Motivation & Benefits

This is useful from a security point of view. This will make dgraph resilient for brute force password attacks. This feature has been requested by multiple clients including Phillips.

Design Proposal

I have 2 ideas for this task.

Idea 1 :

  • We can store 2 more predicates in user type, <dgraph.failed_login_counter> int . and <dgraph.failed_login_timestamp> datetime . . On every login request, we will check if <dgraph.failed_login_counter> is < N(=3). If this less, it means user is not blocked and we go ahead with authentication. Otherwise we check if M(=15) minutes have passed since <dgraph.failed_login_timestamp>. If request is past M minutes, we set the <dgraph.failed_login_counter> to 0 and proceed for the authentication. Otherwise the authentication request is rejected.
  • Every time login is successful, we set the counter to 0. On unsuccessful login attempt, we increase the counter and check if it is greater that N(=3). If counter exceeds N, we store the timestamp of the login request.

Idea 2 :

  • We store counter and timestamp in memory. And follow the same logic as above.

Comparision:

  • Idea 1 can potentially slow down dgraph as we will have to do a query at every login attempt, whereas this is not the case with Idea 2.
  • Idea 2 has a loophole in it. All the alphas will have different value of counter. If cluster size is significant, one can keep routing the request to different alphas to bypass the blocking mechanism.

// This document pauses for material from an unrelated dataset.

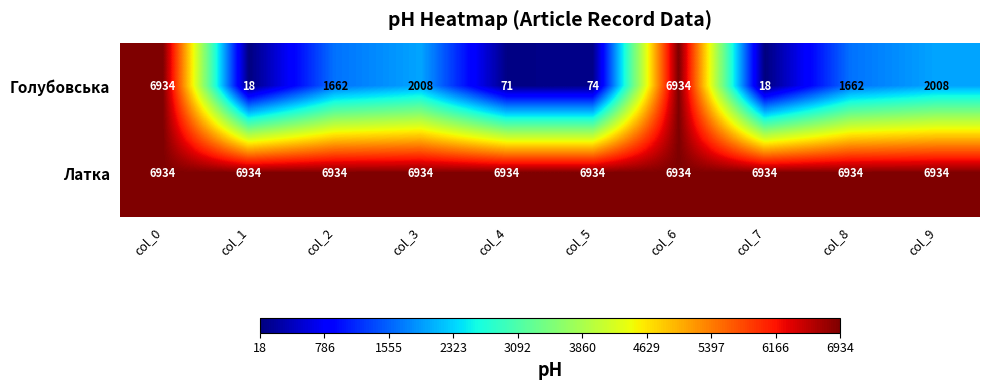

Count the number of data series in this chart.

2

I feel Idea 1 is the idiomatic way to do this task.

Tests

We need to write tests for unsuccessful login attempts.

Compatibility

Both the ideas will be compatible with existing systems.

cc: @Paras @pawan @mrjn

How do you identify a non-logged in user? I assume you would be using the IP addresses of the user? You would need to store that too.

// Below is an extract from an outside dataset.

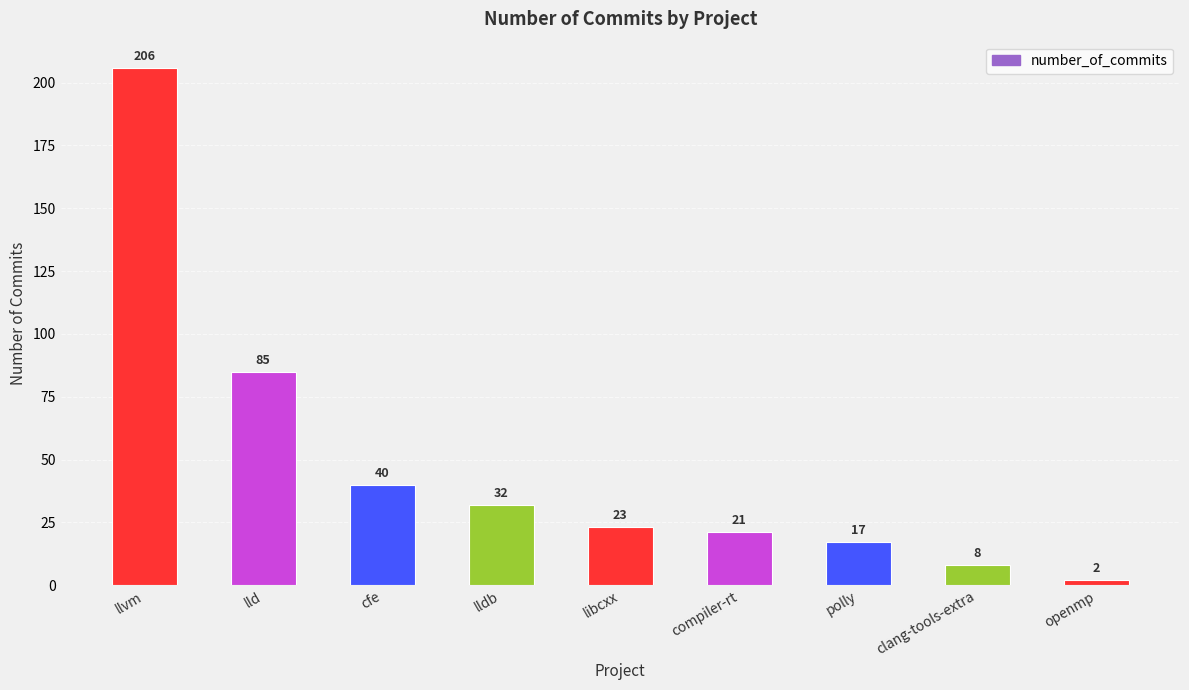

Approximately how many times larger is the value at polly compared to cfe?

0.4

Also, this feature should be optional in which case we don’t store or verify the value of these predicates. Only if it is enabled should we track the login requests and block them after a certain time.

If login request comes without RefreshToken, we would assume it is non-logged in user.

I agree that idea 1 is a better approach so the user is blocked cluster-wide. I wouldn’t worry about performance as login is non-frequent event, so we should be good.

1 Like

So if I understand this correctly, we would implement something like fail2ban type of service inside Dgraph for zero and alpha. Is this something normal for other traditional databases or distributed databases implement? or even web servers? Or is this something the that operator implements and puts in front of the web service or database service?

Normally, if dgraph was put on the edge (something normally I would not recommend) instead of a backend private subnet, you would expose it to through loadbalancer endpoint and park a WAF in front of it to get similar functionality.

1 Like

Alpha1 leader can do the tracking of the <user hash> -> <login attempts with timestamps>. And all the other Alphas can subscribe to it, so they get updates of the login attempts. That way, they are pretty up-to-date.

The big question is: Should Alpha1 leader do it, or should Zero leaders do this? My pref would be to do this on the Zero leader. Alphas already have open connections to Zero leader, and we can open a new endpoint in Zero to update it with login attempts and get latest updates back (don’t make it part of membership state).

At the same time, we should also do some research and figure out how other DBs approach this problem.